# Problem description
Update the text read from each of the rows by replacing "Slovenia" with "Slovenija" everywhere it occurs, keeping everything else unchanged. Leave the pictures out of your answer.

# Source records
··········

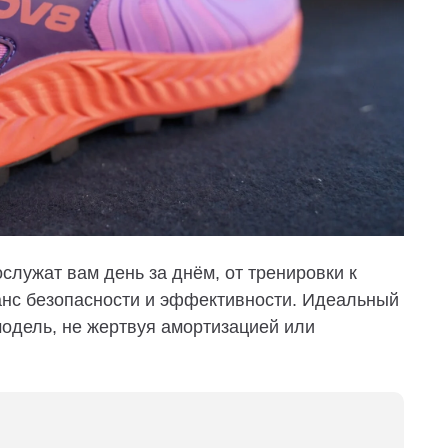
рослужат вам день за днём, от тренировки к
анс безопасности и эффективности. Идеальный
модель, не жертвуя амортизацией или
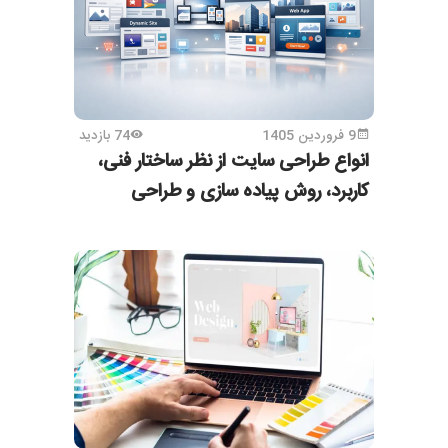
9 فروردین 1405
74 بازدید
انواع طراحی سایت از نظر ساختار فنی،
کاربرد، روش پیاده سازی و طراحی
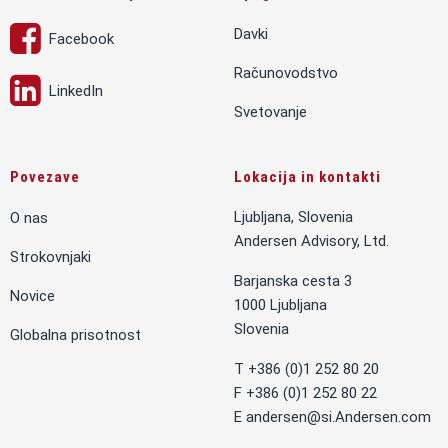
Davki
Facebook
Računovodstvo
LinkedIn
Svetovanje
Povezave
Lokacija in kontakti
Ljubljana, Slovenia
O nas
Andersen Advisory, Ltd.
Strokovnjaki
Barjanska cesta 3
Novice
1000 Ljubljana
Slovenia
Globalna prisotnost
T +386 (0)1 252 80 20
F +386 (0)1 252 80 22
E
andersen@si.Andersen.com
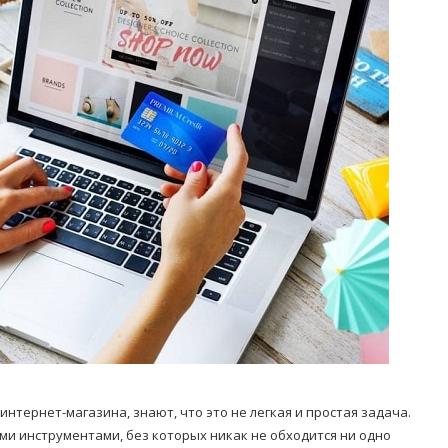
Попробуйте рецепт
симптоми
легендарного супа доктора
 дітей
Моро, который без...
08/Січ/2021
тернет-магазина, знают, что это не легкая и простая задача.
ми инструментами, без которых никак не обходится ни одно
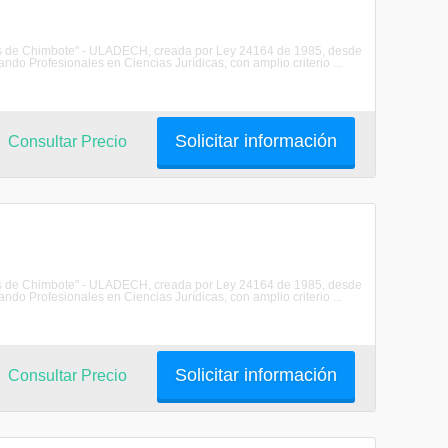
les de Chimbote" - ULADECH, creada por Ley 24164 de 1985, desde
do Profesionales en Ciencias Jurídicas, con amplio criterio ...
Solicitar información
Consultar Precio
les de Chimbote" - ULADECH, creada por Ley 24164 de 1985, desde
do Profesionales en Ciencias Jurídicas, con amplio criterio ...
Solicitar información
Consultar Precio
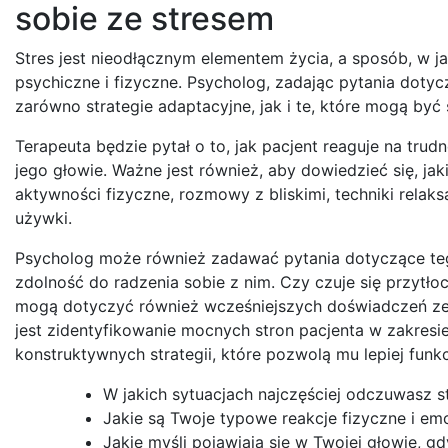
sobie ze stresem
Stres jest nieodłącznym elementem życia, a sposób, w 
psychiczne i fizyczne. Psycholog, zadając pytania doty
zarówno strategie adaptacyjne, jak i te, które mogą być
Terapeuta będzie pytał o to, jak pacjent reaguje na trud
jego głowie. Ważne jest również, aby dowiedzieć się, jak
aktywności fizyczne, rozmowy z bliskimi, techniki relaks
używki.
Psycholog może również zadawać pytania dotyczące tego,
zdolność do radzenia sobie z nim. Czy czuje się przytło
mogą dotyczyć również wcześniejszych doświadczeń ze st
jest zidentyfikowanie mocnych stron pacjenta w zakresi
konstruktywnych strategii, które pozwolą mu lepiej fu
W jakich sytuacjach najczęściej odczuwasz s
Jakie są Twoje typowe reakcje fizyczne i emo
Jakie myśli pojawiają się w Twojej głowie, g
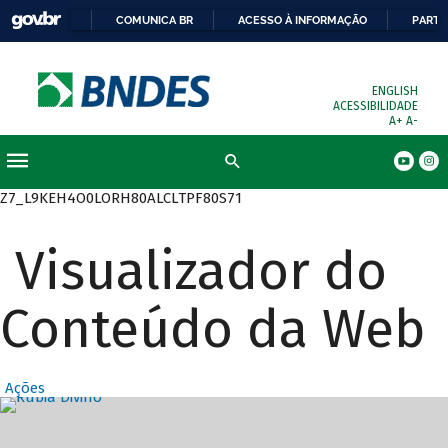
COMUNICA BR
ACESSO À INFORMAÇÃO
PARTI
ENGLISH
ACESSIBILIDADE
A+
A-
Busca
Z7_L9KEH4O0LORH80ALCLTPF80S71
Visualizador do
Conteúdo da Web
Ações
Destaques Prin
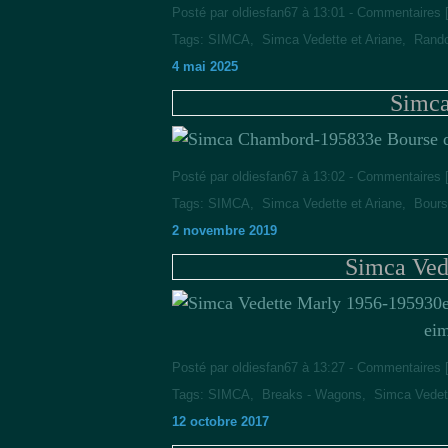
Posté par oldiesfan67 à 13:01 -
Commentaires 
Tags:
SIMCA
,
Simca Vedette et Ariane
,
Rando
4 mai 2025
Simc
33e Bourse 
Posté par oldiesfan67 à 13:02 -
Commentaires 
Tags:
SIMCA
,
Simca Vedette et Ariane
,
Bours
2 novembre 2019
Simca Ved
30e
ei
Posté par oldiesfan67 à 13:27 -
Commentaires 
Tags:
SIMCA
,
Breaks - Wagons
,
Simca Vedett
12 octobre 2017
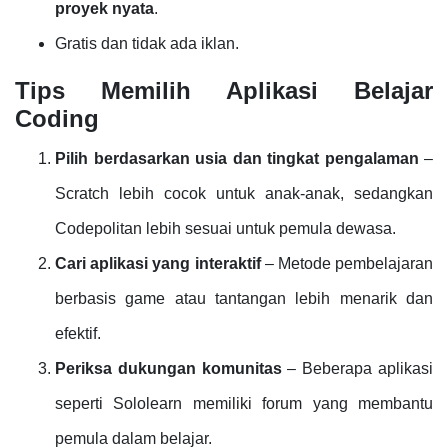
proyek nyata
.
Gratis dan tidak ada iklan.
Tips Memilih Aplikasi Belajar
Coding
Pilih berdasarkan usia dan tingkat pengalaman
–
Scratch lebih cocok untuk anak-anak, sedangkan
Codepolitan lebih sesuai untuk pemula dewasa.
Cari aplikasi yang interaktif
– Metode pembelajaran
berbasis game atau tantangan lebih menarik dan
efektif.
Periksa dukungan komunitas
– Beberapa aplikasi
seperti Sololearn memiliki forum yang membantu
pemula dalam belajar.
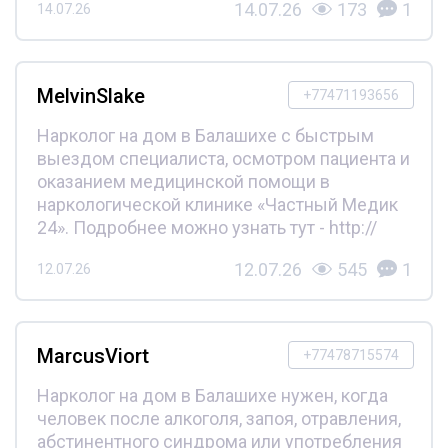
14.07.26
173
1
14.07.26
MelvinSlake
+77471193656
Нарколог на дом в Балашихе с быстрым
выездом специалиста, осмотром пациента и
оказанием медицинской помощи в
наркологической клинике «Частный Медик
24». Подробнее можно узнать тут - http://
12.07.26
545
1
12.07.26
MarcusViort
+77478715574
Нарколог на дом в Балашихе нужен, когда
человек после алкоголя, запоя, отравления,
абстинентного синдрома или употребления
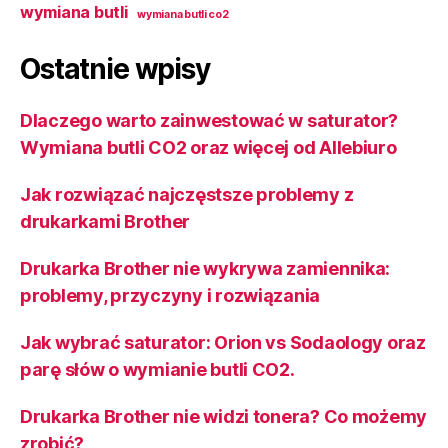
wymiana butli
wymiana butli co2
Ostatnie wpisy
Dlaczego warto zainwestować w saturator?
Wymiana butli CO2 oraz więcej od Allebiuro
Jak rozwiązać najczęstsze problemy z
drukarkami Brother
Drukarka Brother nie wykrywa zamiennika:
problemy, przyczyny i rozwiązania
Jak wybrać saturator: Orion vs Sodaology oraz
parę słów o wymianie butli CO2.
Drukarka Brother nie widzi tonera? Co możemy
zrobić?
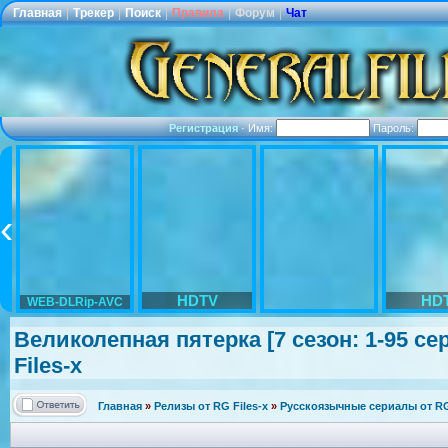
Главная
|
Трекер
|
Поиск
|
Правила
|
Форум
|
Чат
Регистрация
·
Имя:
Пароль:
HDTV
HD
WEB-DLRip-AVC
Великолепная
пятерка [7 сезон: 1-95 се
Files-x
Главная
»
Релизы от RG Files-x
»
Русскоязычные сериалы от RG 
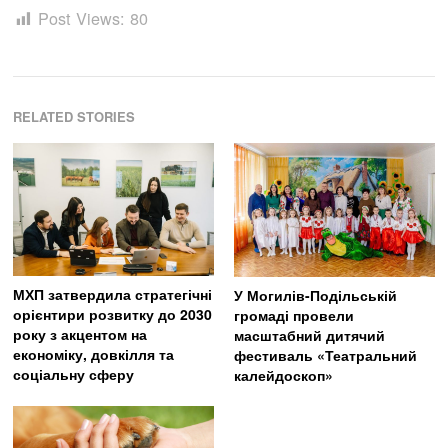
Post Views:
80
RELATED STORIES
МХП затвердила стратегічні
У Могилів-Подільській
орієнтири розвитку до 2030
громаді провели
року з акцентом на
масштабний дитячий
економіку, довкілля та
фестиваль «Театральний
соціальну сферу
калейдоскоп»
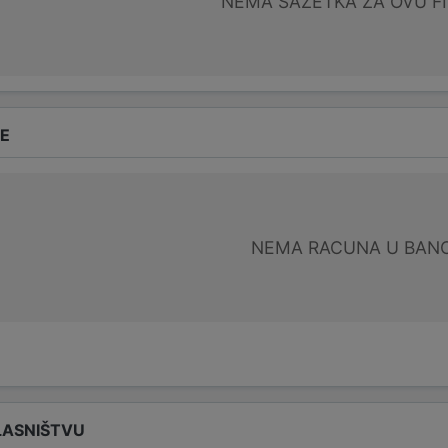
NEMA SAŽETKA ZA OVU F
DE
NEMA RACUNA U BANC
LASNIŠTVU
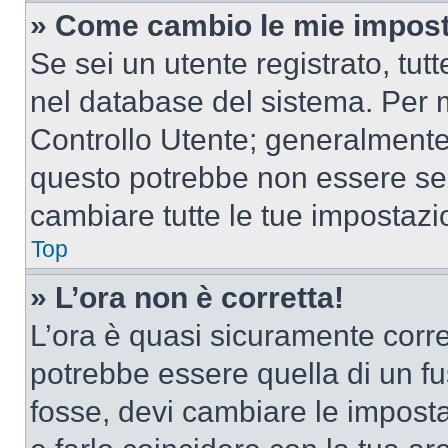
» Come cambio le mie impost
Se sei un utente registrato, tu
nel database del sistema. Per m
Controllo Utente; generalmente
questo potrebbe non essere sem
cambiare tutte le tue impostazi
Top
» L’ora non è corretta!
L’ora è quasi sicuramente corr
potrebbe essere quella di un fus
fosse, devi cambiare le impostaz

··········

# Task solution
рослужат вам день за днём, от тренировки к
анс безопасности и эффективности. Идеальный
модель, не жертвуя амортизацией или
9 فروردین 1405
74 بازدید
انواع طراحی سایت از نظر ساختار فنی،
کاربرد، روش پیاده سازی و طراحی
Davki
Facebook
Računovodstvo
LinkedIn
Svetovanje
Povezave
Lokacija in kontakti
Ljubljana, Slovenija
O nas
Andersen Advisory, Ltd.
Strokovnjaki
Barjanska cesta 3
Novice
1000 Ljubljana
Slovenija
Globalna prisotnost
T +386 (0)1 252 80 20
F +386 (0)1 252 80 22
E
andersen@si.Andersen.com
Попробуйте рецепт
симптоми
легендарного супа доктора
 дітей
Моро, который без...
08/Січ/2021
тернет-магазина, знают, что это не легкая и простая задача.
ми инструментами, без которых никак не обходится ни одно
les de Chimbote" - ULADECH, creada por Ley 24164 de 1985, desde
do Profesionales en Ciencias Jurídicas, con amplio criterio ...
Solicitar información
Consultar Precio
les de Chimbote" - ULADECH, creada por Ley 24164 de 1985, desde
do Profesionales en Ciencias Jurídicas, con amplio criterio ...
Solicitar información
Consultar Precio
sobie ze stresem
Stres jest nieodłącznym elementem życia, a sposób, w 
psychiczne i fizyczne. Psycholog, zadając pytania doty
zarówno strategie adaptacyjne, jak i te, które mogą być
Terapeuta będzie pytał o to, jak pacjent reaguje na trud
jego głowie. Ważne jest również, aby dowiedzieć się, jak
aktywności fizyczne, rozmowy z bliskimi, techniki relaks
używki.
Psycholog może również zadawać pytania dotyczące tego,
zdolność do radzenia sobie z nim. Czy czuje się przytło
mogą dotyczyć również wcześniejszych doświadczeń ze st
jest zidentyfikowanie mocnych stron pacjenta w zakresi
konstruktywnych strategii, które pozwolą mu lepiej fu
W jakich sytuacjach najczęściej odczuwasz s
Jakie są Twoje typowe reakcje fizyczne i emo
Jakie myśli pojawiają się w Twojej głowie, g
COMUNICA BR
ACESSO À INFORMAÇÃO
PARTI
ENGLISH
ACESSIBILIDADE
A+
A-
Busca
Z7_L9KEH4O0LORH80ALCLTPF80S71
Visualizador do
Conteúdo da Web
Ações
Destaques Prin
Posté par oldiesfan67 à 13:01 -
Commentaires 
Tags:
SIMCA
,
Simca Vedette et Ariane
,
Rando
4 mai 2025
Simc
33e Bourse 
Posté par oldiesfan67 à 13:02 -
Commentaires 
Tags:
SIMCA
,
Simca Vedette et Ariane
,
Bours
2 novembre 2019
Simca Ved
30e
ei
Posté par oldiesfan67 à 13:27 -
Commentaires 
Tags:
SIMCA
,
Breaks - Wagons
,
Simca Vedett
12 octobre 2017
proyek nyata
.
Gratis dan tidak ada iklan.
Tips Memilih Aplikasi Belajar
Coding
Pilih berdasarkan usia dan tingkat pengalaman
–
Scratch lebih cocok untuk anak-anak, sedangkan
Codepolitan lebih sesuai untuk pemula dewasa.
Cari aplikasi yang interaktif
– Metode pembelajaran
berbasis game atau tantangan lebih menarik dan
efektif.
Periksa dukungan komunitas
– Beberapa aplikasi
seperti Sololearn memiliki forum yang membantu
pemula dalam belajar.
14.07.26
173
1
14.07.26
MelvinSlake
+77471193656
Нарколог на дом в Балашихе с быстрым
выездом специалиста, осмотром пациента и
оказанием медицинской помощи в
наркологической клинике «Частный Медик
24». Подробнее можно узнать тут - http://
12.07.26
545
1
12.07.26
MarcusViort
+77478715574
Нарколог на дом в Балашихе нужен, когда
человек после алкоголя, запоя, отравления,
абстинентного синдрома или употребления
wymiana butli
wymiana butli co2
Ostatnie wpisy
Dlaczego warto zainwestować w saturator?
Wymiana butli CO2 oraz więcej od Allebiuro
Jak rozwiązać najczęstsze problemy z
drukarkami Brother
Drukarka Brother nie wykrywa zamiennika:
problemy, przyczyny i rozwiązania
Jak wybrać saturator: Orion vs Sodaology oraz
parę słów o wymianie butli CO2.
Drukarka Brother nie widzi tonera? Co możemy
zrobić?
Главная
|
Трекер
|
Поиск
|
Правила
|
Форум
|
Чат
Регистрация
·
Имя:
Пароль:
HDTV
HD
WEB-DLRip-AVC
Великолепная
пятерка [7 сезон: 1-95 се
Files-x
Главная
»
Релизы от RG Files-x
»
Русскоязычные сериалы от RG 
Post Views:
80
RELATED STORIES
МХП затвердила стратегічні
У Могилів-Подільській
орієнтири розвитку до 2030
громаді провели
року з акцентом на
масштабний дитячий
економіку, довкілля та
фестиваль «Театральний
соціальну сферу
калейдоскоп»
NEMA SAŽETKA ZA OVU F
DE
NEMA RACUNA U BANC
LASNIŠTVU
» Come cambio le mie impost
Se sei un utente registrato, tu
nel database del sistema. Per m
Controllo Utente; generalmente
questo potrebbe non essere sem
cambiare tutte le tue impostazi
Top
» L’ora non è corretta!
L’ora è quasi sicuramente corr
potrebbe essere quella di un fus
fosse, devi cambiare le impostaz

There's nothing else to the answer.